### INSTRUCTIONS FOR THE TASK
Among the records below, find the line that has "L-E60-Serio Nova Energia"; from there, give the lines again exactly, and stop after the line that has "F2P Analyse vidéo".

DATA FOR REVIEW Block Start

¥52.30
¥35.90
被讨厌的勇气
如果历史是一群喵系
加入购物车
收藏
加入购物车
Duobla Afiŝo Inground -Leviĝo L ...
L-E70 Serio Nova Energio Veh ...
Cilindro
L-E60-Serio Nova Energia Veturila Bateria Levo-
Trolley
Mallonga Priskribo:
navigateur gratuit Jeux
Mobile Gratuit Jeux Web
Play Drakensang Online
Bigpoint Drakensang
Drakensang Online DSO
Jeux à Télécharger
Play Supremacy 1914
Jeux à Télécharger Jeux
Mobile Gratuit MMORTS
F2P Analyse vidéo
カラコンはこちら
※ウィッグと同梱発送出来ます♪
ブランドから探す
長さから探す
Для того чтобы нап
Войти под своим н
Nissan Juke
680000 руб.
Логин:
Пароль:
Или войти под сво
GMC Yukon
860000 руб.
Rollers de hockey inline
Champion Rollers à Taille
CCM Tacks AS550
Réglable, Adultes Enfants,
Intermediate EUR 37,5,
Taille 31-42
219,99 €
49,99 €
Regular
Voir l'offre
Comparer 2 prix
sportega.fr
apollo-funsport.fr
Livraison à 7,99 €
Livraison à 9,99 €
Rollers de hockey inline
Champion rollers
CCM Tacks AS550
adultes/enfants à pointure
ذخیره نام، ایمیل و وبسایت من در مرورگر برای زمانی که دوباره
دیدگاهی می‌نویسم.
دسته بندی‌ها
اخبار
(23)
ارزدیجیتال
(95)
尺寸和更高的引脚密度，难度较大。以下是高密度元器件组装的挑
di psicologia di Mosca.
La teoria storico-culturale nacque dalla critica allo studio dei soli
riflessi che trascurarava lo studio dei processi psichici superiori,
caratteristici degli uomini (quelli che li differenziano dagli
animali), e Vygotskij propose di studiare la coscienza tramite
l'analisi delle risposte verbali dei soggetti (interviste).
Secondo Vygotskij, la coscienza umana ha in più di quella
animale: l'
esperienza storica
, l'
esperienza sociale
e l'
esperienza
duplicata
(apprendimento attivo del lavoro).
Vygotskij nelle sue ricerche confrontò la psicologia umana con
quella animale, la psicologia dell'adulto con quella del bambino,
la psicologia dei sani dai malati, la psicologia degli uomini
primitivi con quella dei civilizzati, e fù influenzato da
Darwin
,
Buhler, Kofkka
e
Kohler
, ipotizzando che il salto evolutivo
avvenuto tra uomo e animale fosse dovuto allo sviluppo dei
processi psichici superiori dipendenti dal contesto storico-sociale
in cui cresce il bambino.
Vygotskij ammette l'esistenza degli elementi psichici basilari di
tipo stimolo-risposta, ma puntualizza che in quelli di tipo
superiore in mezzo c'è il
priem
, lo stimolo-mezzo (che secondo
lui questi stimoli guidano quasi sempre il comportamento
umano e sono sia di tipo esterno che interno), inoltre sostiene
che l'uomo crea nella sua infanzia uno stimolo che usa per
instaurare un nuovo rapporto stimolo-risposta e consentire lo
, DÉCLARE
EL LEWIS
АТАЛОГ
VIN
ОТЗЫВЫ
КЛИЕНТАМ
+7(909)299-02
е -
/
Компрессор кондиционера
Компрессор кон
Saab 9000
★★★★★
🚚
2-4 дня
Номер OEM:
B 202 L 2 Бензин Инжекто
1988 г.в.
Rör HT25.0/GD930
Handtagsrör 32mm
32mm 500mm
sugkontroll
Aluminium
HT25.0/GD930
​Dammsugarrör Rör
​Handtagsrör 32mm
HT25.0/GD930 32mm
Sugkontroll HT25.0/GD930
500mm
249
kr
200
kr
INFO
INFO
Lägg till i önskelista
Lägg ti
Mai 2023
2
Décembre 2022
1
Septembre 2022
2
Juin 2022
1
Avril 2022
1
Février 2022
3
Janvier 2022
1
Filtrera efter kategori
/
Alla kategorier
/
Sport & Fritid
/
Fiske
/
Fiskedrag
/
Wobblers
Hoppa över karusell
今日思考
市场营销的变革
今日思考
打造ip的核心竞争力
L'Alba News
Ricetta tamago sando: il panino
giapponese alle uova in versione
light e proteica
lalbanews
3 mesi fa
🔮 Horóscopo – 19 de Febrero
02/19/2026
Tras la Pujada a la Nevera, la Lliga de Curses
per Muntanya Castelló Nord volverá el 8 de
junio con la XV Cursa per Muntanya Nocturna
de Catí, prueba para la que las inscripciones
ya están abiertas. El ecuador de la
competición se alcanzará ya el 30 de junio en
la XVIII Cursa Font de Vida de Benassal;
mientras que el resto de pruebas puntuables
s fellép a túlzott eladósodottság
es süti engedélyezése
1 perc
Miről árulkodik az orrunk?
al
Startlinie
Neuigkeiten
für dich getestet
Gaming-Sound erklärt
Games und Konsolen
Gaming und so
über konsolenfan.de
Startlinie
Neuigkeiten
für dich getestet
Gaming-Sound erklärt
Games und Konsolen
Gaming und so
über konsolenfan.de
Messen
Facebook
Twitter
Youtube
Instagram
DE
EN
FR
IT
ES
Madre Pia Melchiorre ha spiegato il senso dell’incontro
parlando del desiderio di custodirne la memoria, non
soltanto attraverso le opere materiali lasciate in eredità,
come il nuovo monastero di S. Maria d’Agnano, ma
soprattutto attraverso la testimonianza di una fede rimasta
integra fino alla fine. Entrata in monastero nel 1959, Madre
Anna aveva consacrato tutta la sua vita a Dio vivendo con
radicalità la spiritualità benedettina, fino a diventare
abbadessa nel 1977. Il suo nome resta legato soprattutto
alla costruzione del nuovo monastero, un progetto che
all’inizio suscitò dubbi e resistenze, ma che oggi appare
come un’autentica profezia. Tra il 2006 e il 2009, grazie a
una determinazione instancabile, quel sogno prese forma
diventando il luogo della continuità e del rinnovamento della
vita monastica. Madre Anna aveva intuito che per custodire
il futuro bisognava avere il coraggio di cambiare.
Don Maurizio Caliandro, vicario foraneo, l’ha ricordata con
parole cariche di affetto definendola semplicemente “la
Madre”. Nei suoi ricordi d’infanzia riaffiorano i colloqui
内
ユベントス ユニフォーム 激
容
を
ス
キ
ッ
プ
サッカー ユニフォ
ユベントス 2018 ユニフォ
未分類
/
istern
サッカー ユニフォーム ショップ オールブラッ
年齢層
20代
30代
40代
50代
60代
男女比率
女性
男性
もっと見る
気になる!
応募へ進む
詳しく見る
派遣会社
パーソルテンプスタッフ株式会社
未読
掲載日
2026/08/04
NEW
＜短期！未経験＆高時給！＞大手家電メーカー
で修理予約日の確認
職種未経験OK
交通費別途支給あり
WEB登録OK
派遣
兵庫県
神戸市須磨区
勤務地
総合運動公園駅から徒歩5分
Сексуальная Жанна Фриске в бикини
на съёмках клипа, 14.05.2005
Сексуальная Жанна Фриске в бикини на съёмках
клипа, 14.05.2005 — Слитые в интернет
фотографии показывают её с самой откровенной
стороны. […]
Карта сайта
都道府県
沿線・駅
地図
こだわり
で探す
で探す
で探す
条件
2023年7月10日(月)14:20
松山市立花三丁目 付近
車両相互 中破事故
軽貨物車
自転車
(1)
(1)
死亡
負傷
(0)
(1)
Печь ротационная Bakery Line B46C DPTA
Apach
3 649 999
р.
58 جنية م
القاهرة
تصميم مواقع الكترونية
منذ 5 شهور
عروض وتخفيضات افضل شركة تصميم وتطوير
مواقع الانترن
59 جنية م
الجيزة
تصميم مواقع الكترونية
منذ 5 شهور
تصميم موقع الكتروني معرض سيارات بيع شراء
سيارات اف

DATA FOR REVIEW Block End

### TASK RESPONSE
L-E60-Serio Nova Energia Veturila Bateria Levo-
Trolley
Mallonga Priskribo:
navigateur gratuit Jeux
Mobile Gratuit Jeux Web
Play Drakensang Online
Bigpoint Drakensang
Drakensang Online DSO
Jeux à Télécharger
Play Supremacy 1914
Jeux à Télécharger Jeux
Mobile Gratuit MMORTS
F2P Analyse vidéo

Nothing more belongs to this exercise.